-- begin TASK INPUT --

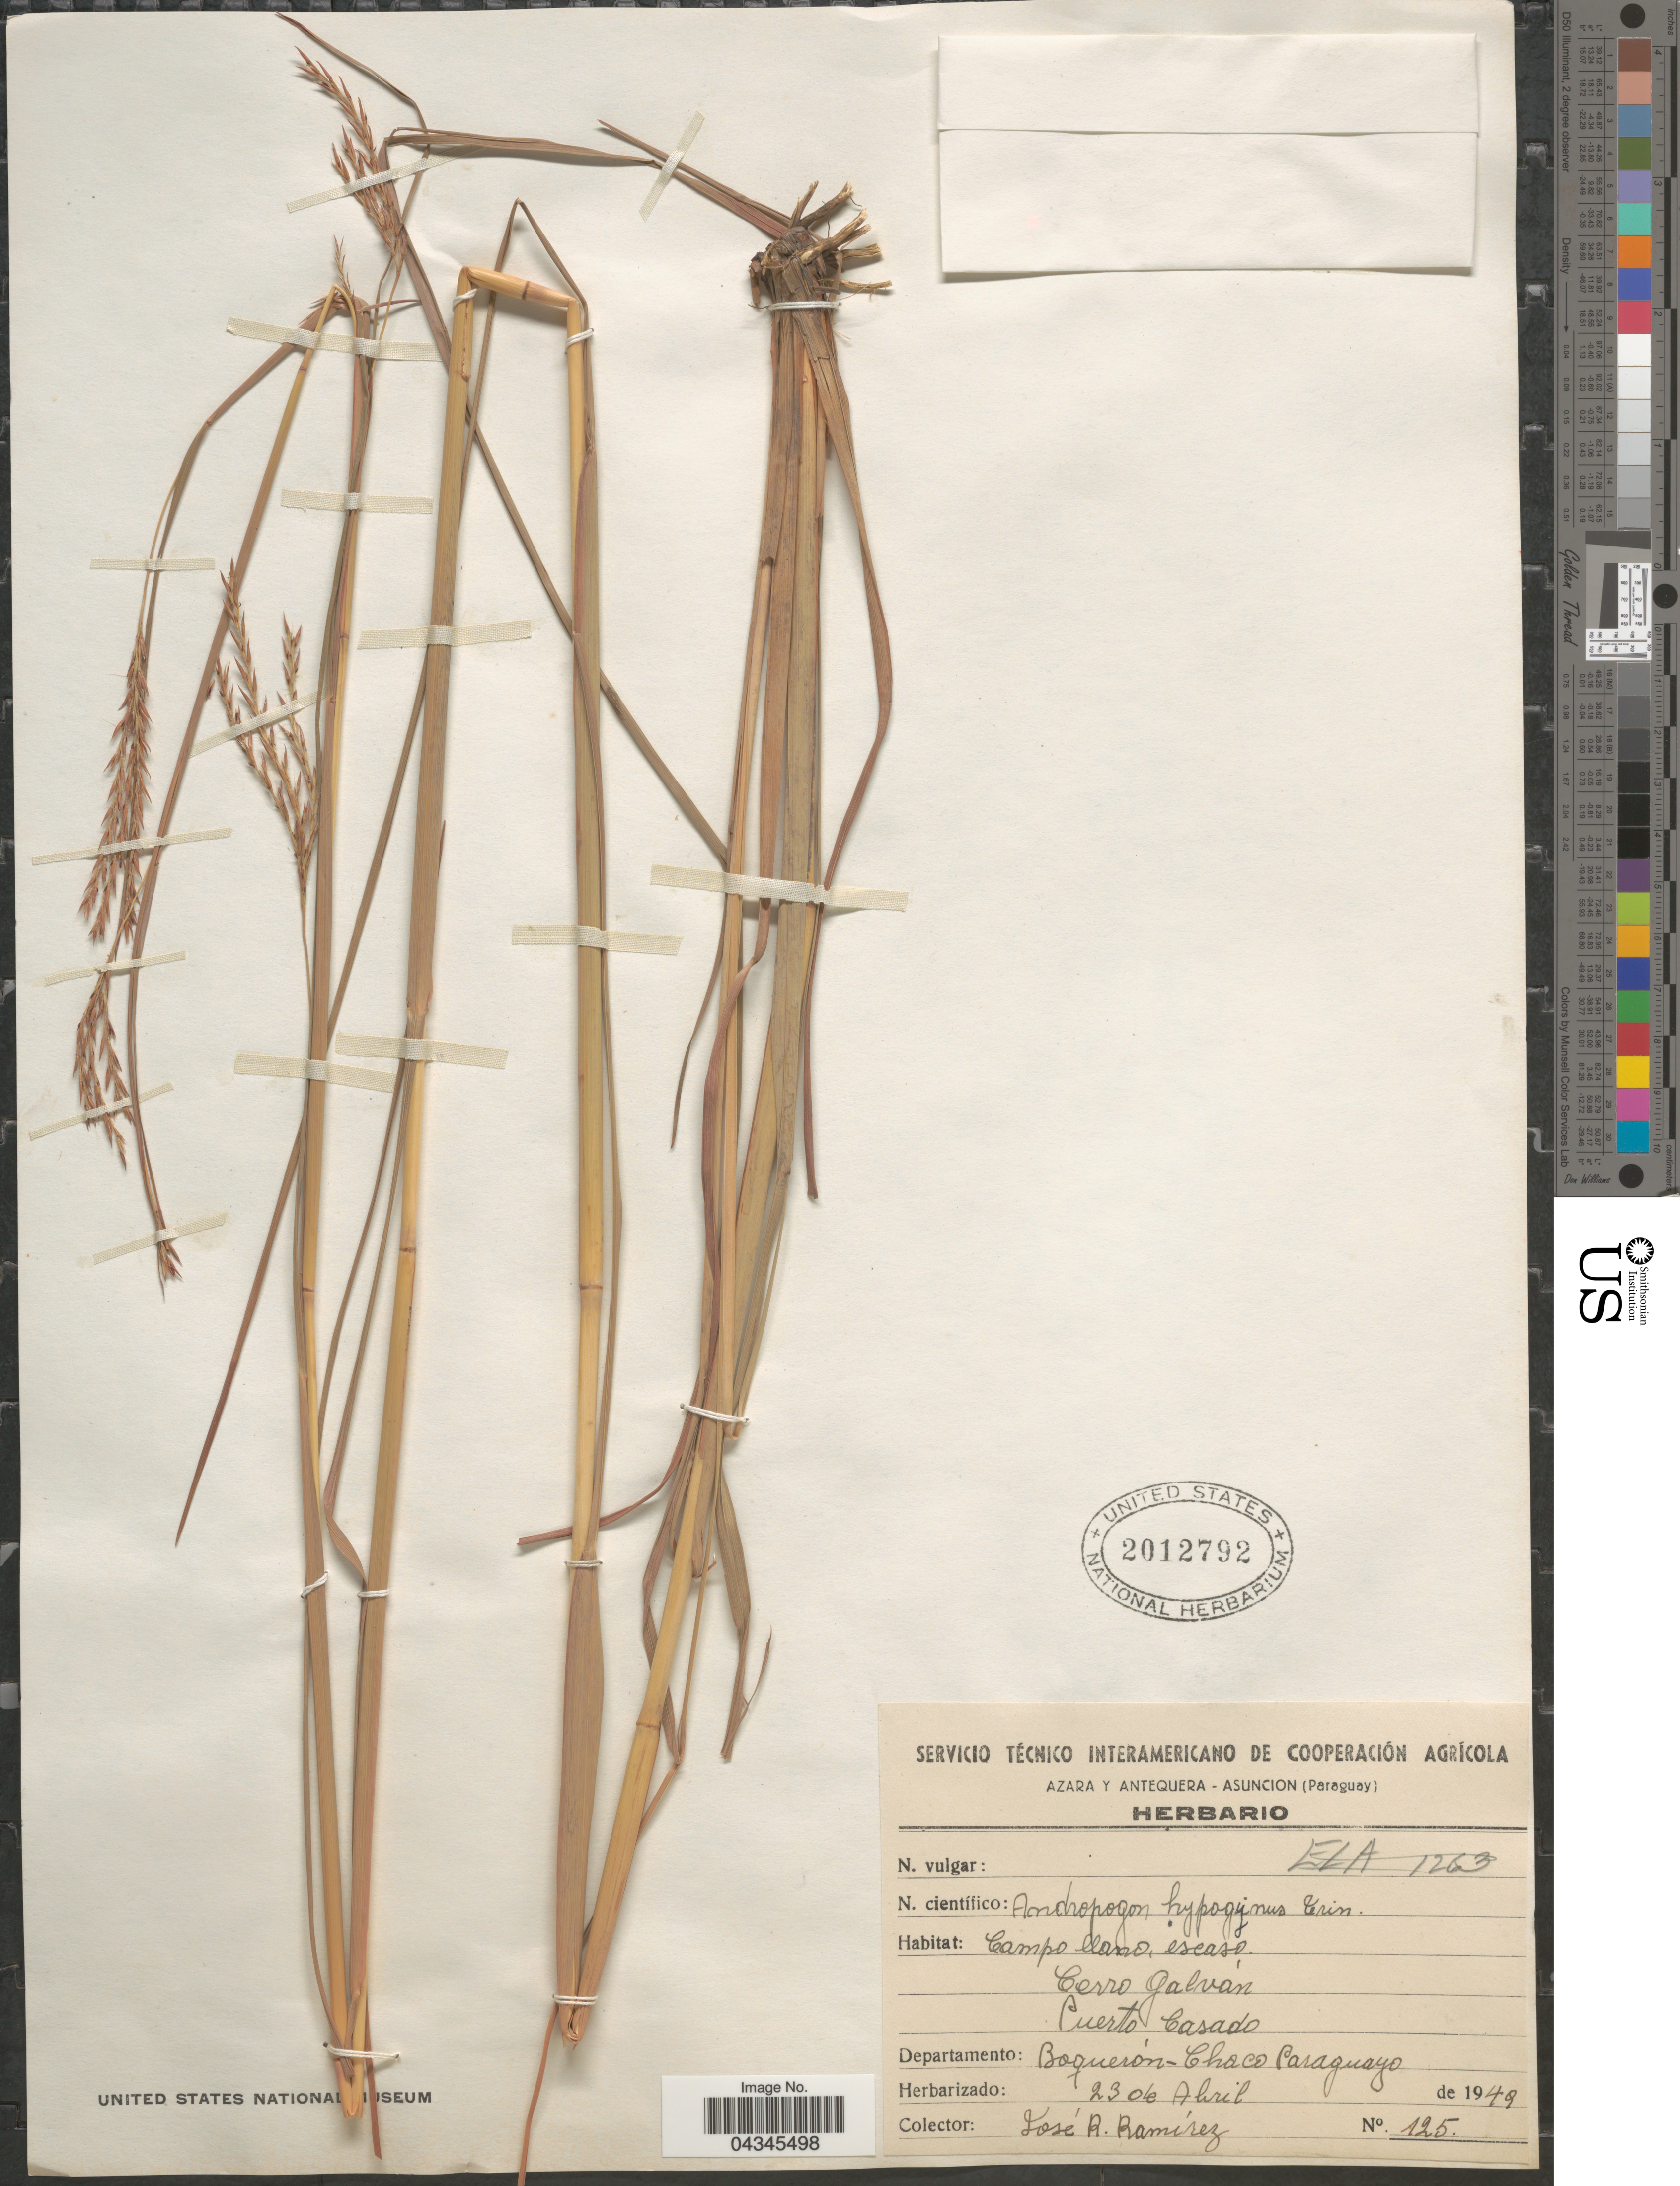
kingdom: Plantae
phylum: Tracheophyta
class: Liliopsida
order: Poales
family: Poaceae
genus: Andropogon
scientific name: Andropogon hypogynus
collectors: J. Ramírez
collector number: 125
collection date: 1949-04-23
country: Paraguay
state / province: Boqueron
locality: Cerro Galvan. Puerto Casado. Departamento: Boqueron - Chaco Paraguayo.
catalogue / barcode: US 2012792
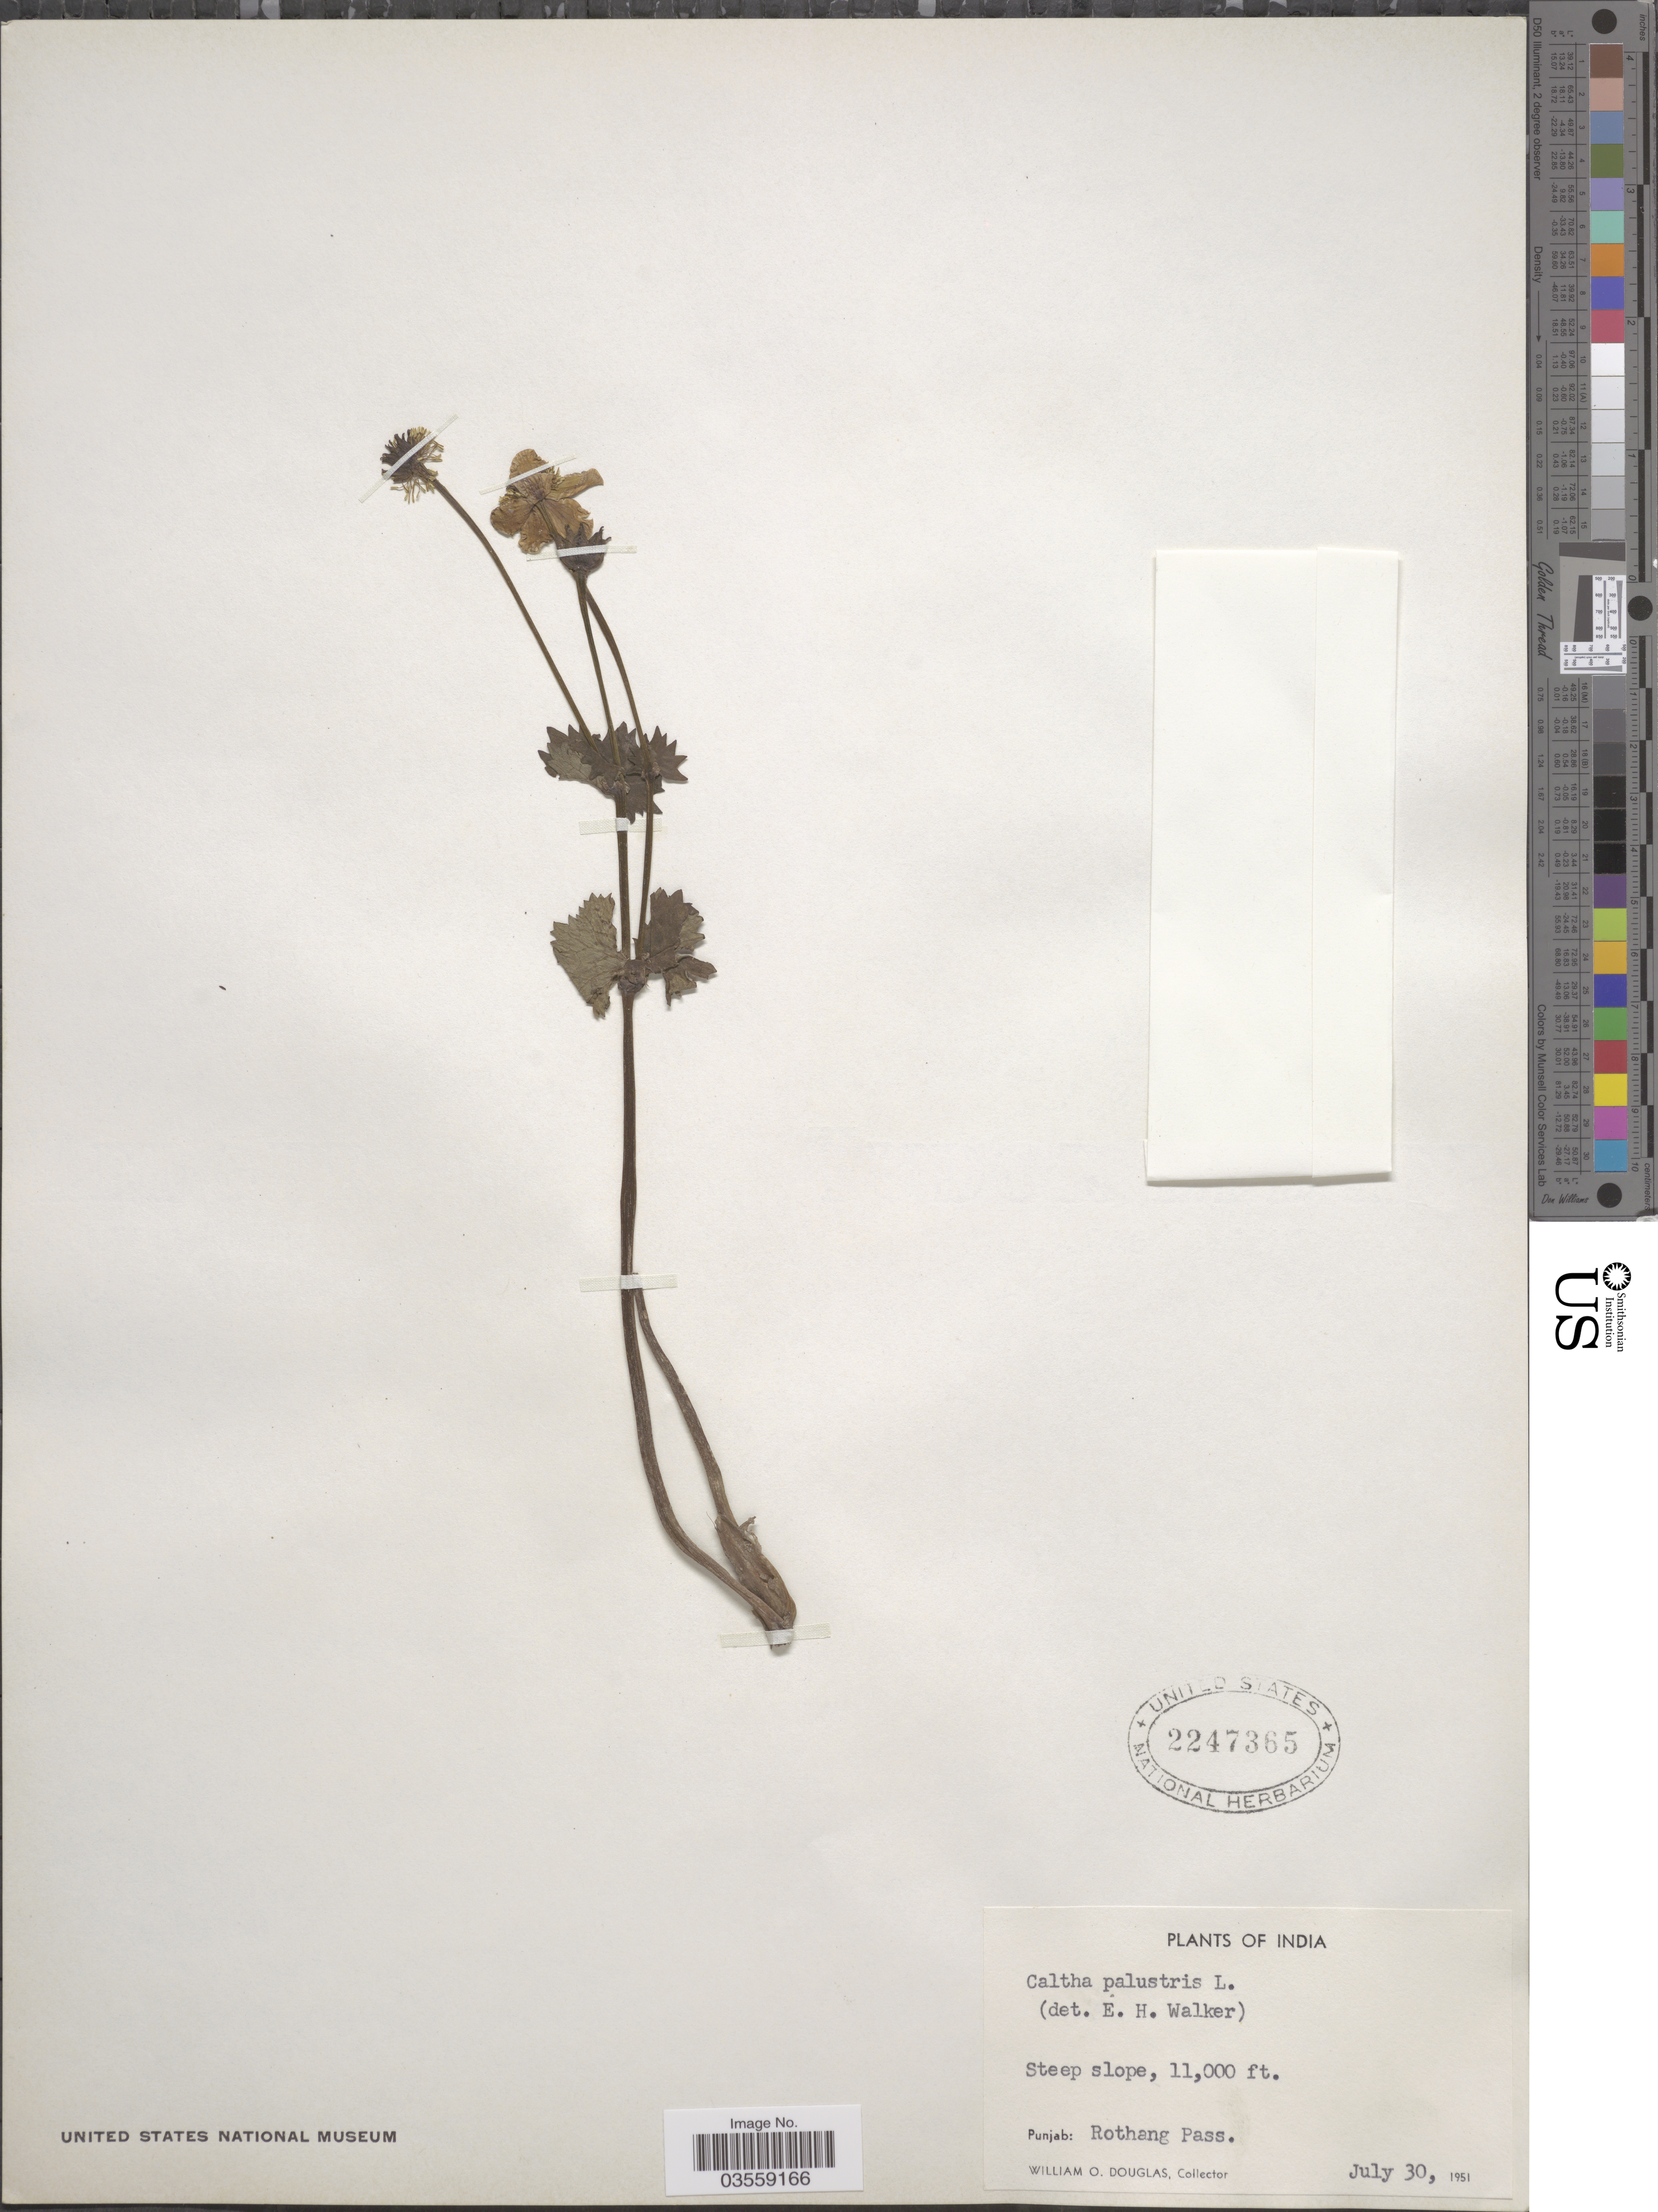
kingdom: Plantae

-- end TASK INPUT --

REQUIRED TASK — Copy out all the entries above, swapping "collector number" for "field number" each time it appears and leaving everything else unchanged. Omit the pictures.

RESULT —
kingdom: Plantae
phylum: Tracheophyta
class: Liliopsida
order: Poales
family: Poaceae
genus: Andropogon
scientific name: Andropogon hypogynus
collectors: J. Ramírez
field number: 125
collection date: 1949-04-23
country: Paraguay
state / province: Boqueron
locality: Cerro Galvan. Puerto Casado. Departamento: Boqueron - Chaco Paraguayo.
catalogue / barcode: US 2012792
kingdom: Plantae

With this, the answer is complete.